The principle which justifies the use of pipe sewers is precisely that which has been described in recommending small tiles for agricultural drainage,—to wit: that the rapidity of a flow of water, and its power to remove obstacles, is in proportion to its depth as compared with its width. It has been[pg 230] found in practice, that a stream which wends its sluggish way along the bottom of a large brick culvert, when concentrated within the area of a small pipe of regular form, flows much more rapidly, and will carry away even whole bricks, and other substances which were an obstacle to its flow in the larger channel. As an experiment as to the efficacy of small pipes Mr. Hale, the surveyor, who was directed by the General Board of Health of London to make the trial, laid a 12-inch pipe in the bottom of a sewer 5 feet and 6 inches high, and 3 feet and 6 inches wide. The area drained was about 44 acres. He found the velocity of the stream in the pipe to be four and a half times greater than that of the same amount of water in the sewer. The pipe at no time accumulated silt, and the force of the water issuing from the end of the pipe kept the bottom of the sewer perfectly clear for the distance of 12 feet, beyond which point some bricks and stones were deposited, their quantity increasing with the distance from the pipe. He caused sand, pieces of bricks, stones, mud, etc., to be put into the head of the pipe. These were all carried clear through the pipe, but were deposited in the sewer below it.

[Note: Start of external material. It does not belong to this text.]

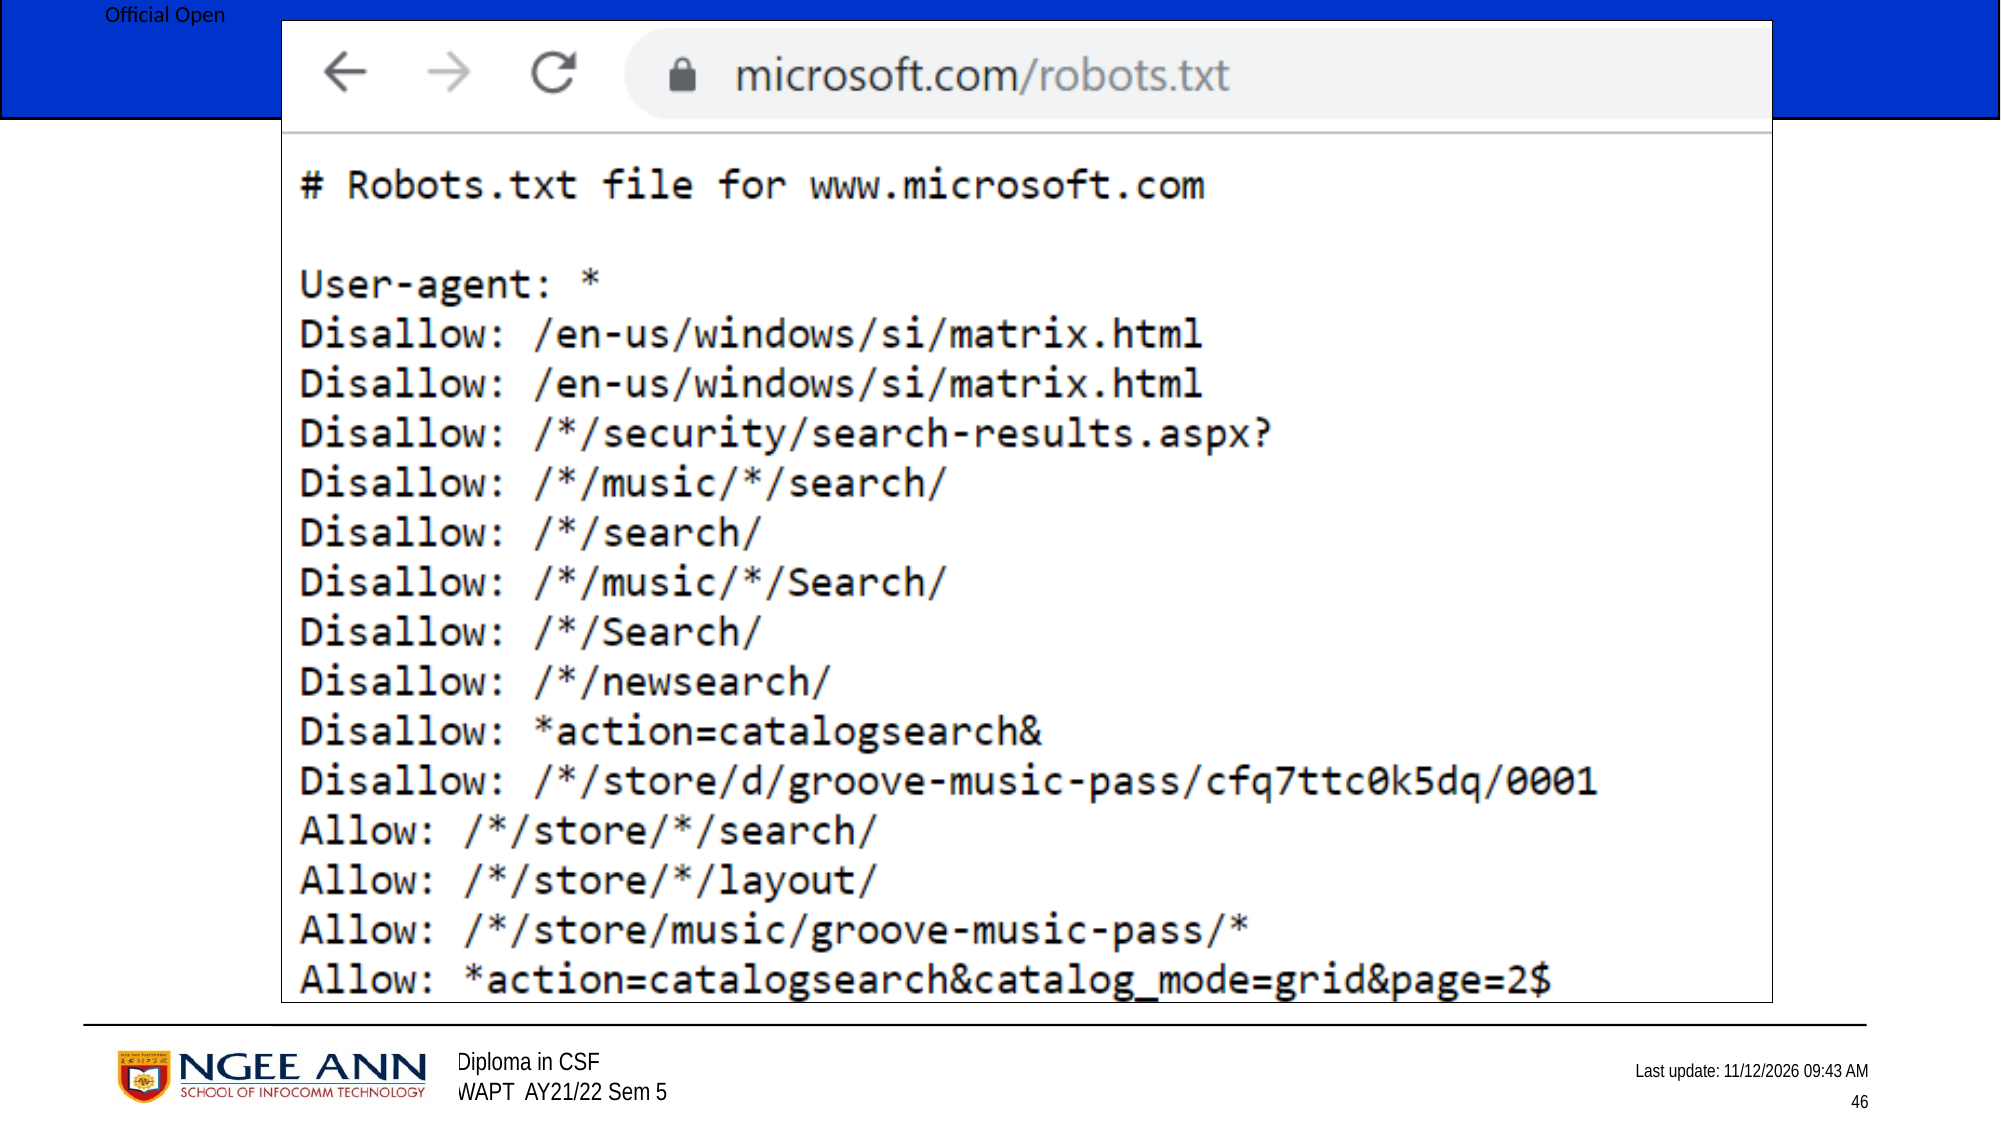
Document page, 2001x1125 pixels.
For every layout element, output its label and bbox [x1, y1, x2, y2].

picture [281, 20, 1773, 1003]
picture [83, 1028, 459, 1125]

It has been found by experiment that in a flat bottomed sewer, four feet wide, having a fall of eight inches in one hundred feet, a stream of water one inch depth, runs very sluggishly, while the same water running through a 12-inch pipe, laid on the same inclination, forms a rapid stream, carrying away the heavy silt which was deposited in the broad sewer. As a consequence of this, it has been found, where pipe sewers are used, even on almost imperceptible inclinations, that silt is very rarely deposited, and the waste matters of house and street drainage are carried immediately to the outlet, instead of remaining to ferment and poison the atmosphere of the streets through which they pass. In the rare cases of obstruction which occur, the pipes are very readily cleansed by flushing, at a tithe[pg 231] of the cost of the constant hand-work required in brick sewers.

For the first six or seven hundred feet at the head of a sewer, a six inch pipe will remove all of the house and street drainage, even during a heavy rain fall; and if the inclination is rapid, (say 6 inches to 100 feet,) the acceleration of the flow, caused partly by the constant additions to the water, pipes of this size may be used for considerably greater distances. It has been found by actual trial that it is not necessary to increase the size of the pipe sewer in exact proportion to the amount of drainage that it has to convey, as each addition to the flow, where drainage is admitted from street openings or from houses, accelerates the velocity of the current, pipes discharging even eight times as much when received at intervals along the line as they would take from a full head at the upper end of the sewer.

For a district inhabited by 10,000 persons, a 12-inch pipe would afford a sufficient outlet, unless the amount of road drainage were unusually large, and for the largest sewers, pipes of more than 18 inches diameter are rarely used, these doing the work which, under the old system, was alloted to a sewer 6 feet high and 3 feet broad.

Of course, the connections by which the drainage of roads is admitted to these sewers, must be provided with ample silt-basins, which require frequent cleaning out. In the construction of the sewers, man-holes, built to the surface, are placed at sufficient intervals, and at all points where the course of the sewer changes, so that a light placed at one of these may be seen from the next one;—the contractor being required to lay the sewer so that the light may be thus seen, a straight line both of inclination and direction is secured.